To build a reliable retirement, you need to construct a firm foundation. A cornerstone in stable retirement design is eliminating a mortgage payment during retirement. One option with intrinsic economic leverage is a home purchase with the home equity conversion mortgage program.
In general terms, you need to be age 65 or older and live in the home as your prime residence for the rest of your life. The program participates up to $625,500 of the home value. As an example: If a married couple purchased a home for $625,500, and both spouses were age 65 they would need around $312,000 down in cash and they have no mortgage payment, but they would still have property tax payments and home insurance premiums to pay. This is a powerful retirement strategy for seniors.

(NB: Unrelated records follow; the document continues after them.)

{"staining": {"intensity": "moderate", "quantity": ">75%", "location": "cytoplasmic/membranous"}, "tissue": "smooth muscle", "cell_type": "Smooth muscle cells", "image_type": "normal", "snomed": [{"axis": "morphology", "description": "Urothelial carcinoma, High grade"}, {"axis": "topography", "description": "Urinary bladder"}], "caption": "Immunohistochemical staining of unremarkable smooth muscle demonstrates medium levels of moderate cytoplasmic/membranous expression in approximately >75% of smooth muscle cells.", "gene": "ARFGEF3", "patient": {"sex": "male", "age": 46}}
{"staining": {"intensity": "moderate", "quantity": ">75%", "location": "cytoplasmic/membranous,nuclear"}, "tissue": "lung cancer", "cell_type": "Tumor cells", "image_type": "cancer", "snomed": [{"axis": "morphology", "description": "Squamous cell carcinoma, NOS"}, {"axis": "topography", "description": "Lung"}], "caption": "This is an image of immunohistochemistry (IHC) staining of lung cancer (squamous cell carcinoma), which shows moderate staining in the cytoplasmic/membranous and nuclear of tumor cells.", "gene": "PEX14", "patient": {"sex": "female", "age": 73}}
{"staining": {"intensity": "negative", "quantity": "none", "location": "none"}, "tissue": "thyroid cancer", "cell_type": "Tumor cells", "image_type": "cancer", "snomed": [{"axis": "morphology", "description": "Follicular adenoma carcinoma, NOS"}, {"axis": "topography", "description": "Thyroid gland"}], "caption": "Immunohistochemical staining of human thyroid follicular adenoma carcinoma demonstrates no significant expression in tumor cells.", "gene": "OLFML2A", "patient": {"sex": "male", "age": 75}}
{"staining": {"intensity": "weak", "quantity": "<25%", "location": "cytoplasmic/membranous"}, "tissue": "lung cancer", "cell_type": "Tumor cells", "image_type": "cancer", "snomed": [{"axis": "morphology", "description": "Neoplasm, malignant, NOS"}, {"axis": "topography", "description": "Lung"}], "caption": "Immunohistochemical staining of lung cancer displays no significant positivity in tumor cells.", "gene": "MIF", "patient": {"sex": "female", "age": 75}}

Another retirement cornerstone is to calculate your maximum Social Security income net of taxes for both spouses. Under current government legislation, Social Security is guaranteed for the rest of your life. Then, figure your monthly retirement budget including vacations, birthdays and holiday gifts. After you subtract your budget items from your Social Security income, you may have a monthly deficient. Whatever that deficient is, you need guaranteed income to make up for your budgetary short fall. So you need to determine what lump sum is required to generate guaranteed lifetime income annuity income to cover the deficient.
There are three basic forms of annuities that can generate guaranteed lifetime income: single premium immediate annuity, deferred income annuity or a deferred annuity with an income rider. And since the commodities of living seem to increase every year, you may want to add a cost-of-living rider. Keep in mind the guaranteed lifetime income generated from the annuity contract is only as good as the insurance company who issued the policy. So you need to check out the ratings and financial balance sheet of the insurance company.
By eliminating the mortgage payment and using guaranteed Social Security and annuity income, you can cover your annual domestic spending. This strategy can offer retirees a degree of solace and free up other assets for estate growth, legacy planning and charitable giving.